The equations we choose often reflect a compromise between what we think best describes the phenomena and computational tractability.

If we want to understand why simulation results are taken to be credible, we have to look at the epistemology of simulation as an integrated whole, not as cleanly divided into verification and validation—each of which, on its own, would look inadequate to the task.

Experiment

The idea of “in silico” experiments becomes even more plausible when a simulation study is designed to learn what happens to a system as a result of various possible interventions

How are simulations and experiements alike?

The identity thesis. Computer simulation studies are literally instances of experiments.

The epistemological dependence thesis. The identity thesis would (if it were true) be a good reason (weak version), or the best reason (stronger version), or the only reason (strongest version; it is a necessary condition) to believe that simulations can provide warrants for belief in the hypotheses that they support. A consequence of the strongest version is that only if the identity thesis is true is there reason to believe that simulations can confer warrant for believing in hypotheses.

The central idea behind the epistemological dependence thesis is that experiments are the canonical entities that play a central role in warranting our belief in scientific hypotheses, and that therefore the degree to which we ought to think that simulations can also play a role in warranting such beliefs depends on the extent to which they can be identified as a kind of experiment.
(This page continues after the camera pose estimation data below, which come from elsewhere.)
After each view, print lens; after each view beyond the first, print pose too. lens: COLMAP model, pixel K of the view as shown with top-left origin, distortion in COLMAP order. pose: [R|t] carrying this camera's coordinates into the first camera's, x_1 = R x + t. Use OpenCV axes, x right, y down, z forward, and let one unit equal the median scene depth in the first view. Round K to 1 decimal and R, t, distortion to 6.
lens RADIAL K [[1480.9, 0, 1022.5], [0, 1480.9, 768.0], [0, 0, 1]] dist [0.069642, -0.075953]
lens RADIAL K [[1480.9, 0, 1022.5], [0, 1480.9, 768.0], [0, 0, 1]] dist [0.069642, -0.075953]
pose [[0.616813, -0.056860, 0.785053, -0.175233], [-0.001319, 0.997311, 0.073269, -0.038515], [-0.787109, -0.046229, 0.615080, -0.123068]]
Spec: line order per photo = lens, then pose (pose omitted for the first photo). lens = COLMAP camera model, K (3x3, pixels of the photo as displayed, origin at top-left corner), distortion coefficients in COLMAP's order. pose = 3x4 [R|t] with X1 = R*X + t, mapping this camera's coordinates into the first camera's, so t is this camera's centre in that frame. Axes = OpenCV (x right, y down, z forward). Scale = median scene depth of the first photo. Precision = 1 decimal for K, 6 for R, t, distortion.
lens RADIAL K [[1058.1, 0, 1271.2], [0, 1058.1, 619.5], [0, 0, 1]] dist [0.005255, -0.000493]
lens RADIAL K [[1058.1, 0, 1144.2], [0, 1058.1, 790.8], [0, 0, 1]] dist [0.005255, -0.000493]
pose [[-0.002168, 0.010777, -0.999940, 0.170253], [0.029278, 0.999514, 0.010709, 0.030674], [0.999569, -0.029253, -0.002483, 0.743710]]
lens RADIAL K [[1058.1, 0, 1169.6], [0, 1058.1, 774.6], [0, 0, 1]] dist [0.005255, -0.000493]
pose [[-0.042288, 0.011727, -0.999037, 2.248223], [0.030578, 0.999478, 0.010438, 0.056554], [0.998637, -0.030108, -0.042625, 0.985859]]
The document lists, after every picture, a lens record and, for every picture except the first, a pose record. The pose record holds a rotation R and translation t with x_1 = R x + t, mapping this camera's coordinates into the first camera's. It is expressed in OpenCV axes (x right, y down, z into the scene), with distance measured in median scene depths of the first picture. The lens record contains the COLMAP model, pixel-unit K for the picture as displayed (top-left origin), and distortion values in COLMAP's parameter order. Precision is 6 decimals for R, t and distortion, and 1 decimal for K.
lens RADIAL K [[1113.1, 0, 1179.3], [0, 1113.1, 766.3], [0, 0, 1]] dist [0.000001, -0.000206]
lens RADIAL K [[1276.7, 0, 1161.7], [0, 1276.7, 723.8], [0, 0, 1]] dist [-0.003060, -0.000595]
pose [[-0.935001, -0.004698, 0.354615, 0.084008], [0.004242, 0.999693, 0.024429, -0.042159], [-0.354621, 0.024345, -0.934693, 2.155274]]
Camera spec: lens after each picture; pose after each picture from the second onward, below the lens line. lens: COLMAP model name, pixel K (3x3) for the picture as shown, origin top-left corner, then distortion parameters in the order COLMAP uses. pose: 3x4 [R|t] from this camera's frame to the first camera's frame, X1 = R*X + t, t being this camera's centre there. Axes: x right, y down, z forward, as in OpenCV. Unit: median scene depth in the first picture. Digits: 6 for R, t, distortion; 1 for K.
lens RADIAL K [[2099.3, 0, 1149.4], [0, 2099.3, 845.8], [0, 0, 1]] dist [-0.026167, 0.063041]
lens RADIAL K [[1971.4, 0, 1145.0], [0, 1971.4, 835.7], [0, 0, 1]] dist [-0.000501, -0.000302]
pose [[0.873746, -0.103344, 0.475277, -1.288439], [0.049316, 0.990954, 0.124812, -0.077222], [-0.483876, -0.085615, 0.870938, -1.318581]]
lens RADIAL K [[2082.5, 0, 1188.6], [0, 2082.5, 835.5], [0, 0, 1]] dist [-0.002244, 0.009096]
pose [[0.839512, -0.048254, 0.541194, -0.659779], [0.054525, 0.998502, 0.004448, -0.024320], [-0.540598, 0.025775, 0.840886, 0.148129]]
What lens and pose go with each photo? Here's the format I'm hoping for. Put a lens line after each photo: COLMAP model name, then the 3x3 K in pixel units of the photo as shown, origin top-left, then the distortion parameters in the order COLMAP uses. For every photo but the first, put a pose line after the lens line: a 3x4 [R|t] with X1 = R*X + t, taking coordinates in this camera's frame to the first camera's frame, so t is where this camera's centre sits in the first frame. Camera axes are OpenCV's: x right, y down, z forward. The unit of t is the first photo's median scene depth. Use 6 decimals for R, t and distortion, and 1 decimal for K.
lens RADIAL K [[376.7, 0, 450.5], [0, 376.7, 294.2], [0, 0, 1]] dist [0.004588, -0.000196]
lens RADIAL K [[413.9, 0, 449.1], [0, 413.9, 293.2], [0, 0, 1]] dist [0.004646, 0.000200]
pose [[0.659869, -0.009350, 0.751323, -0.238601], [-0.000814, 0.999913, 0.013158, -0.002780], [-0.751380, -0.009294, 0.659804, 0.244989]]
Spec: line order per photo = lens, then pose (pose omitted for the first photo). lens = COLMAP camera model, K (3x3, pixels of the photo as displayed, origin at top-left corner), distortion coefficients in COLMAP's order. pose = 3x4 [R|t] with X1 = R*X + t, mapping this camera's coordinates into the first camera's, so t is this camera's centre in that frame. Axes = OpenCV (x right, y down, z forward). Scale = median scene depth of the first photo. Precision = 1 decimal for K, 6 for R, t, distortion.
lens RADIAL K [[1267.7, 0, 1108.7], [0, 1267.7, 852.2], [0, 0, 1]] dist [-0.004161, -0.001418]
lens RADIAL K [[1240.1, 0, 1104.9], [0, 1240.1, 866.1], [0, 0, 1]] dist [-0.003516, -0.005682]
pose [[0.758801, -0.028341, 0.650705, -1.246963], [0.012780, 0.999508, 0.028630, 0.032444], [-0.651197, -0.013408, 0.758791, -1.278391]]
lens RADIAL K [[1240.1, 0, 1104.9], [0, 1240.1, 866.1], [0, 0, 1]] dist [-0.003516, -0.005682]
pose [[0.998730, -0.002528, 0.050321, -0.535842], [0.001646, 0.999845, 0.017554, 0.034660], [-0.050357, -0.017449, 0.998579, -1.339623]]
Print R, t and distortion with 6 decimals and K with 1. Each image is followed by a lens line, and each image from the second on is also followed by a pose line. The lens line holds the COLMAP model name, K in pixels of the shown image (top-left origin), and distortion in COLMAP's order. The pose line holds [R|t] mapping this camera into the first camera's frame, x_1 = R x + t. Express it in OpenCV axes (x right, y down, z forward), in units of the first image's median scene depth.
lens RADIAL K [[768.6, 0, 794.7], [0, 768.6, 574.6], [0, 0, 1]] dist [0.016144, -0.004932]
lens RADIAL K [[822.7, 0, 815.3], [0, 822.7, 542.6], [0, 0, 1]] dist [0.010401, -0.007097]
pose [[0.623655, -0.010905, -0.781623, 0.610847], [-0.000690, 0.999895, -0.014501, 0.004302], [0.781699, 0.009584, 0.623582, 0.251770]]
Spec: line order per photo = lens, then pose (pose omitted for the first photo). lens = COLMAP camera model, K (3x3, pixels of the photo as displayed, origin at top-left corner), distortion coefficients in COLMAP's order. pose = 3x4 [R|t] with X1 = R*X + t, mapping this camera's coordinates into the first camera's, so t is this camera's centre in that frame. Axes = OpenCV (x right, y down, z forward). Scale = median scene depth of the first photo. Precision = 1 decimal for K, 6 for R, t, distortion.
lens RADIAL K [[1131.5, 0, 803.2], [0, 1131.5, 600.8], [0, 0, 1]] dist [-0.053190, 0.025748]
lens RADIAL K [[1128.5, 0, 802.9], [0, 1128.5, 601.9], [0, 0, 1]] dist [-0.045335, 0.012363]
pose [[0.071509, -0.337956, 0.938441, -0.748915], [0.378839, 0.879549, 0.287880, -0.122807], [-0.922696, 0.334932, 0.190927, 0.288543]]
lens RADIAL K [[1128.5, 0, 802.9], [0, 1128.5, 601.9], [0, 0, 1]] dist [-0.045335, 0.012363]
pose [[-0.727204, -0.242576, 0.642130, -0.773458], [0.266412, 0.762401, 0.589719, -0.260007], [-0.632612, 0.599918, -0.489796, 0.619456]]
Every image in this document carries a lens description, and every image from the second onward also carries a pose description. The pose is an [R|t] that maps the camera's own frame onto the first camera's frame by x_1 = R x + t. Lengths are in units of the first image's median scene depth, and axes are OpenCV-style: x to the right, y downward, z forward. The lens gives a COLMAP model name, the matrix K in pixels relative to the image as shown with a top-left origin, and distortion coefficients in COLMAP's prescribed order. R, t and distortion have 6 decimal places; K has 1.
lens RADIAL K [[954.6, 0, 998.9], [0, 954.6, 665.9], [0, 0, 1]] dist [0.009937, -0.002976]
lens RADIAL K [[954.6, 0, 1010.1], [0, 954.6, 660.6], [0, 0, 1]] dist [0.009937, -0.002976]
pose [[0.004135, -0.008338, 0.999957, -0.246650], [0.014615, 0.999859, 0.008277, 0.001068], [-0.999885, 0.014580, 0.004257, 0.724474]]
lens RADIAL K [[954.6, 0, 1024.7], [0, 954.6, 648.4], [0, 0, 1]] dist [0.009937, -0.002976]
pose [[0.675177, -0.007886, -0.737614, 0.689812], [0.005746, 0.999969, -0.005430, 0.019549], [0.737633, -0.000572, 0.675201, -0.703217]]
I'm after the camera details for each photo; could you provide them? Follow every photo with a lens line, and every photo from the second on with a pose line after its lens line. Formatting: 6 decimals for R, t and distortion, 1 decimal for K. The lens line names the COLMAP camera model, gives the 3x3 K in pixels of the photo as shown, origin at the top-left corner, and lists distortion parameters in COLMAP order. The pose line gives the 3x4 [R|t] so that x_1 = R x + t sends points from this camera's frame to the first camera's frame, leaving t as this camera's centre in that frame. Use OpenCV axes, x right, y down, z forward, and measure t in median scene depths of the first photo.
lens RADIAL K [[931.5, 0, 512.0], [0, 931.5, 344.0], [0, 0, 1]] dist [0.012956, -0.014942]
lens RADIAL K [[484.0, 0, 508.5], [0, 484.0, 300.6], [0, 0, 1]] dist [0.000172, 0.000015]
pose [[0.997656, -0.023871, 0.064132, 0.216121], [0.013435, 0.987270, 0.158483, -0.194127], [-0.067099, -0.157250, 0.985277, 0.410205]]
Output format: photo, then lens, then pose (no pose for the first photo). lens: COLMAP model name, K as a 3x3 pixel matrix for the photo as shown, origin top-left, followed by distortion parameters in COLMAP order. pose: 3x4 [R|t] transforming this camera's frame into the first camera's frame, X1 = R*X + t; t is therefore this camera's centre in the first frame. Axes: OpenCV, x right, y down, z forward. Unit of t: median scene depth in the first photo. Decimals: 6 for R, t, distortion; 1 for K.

According to Norton and Suppe (2001), simulations can warrant belief precisely because they literally are experiments.

It confuses, Peshard (2010) argues, the epistemic target of an experiment with its epistemic motivation.

Emergence

(2011). Bedau argued that any conception of emergence must meet the twin hallmarks of explaining how the whole depends on its parts and how the whole is independent of its parts.

Systems that produce emergent properties are mere mechanisms, but the mechanisms are very complex (they have very many independently interacting parts). As a result, there is no way to figure out exactly what will happen given a specific set of initial and boundary conditions, except to “crawl the causal web”.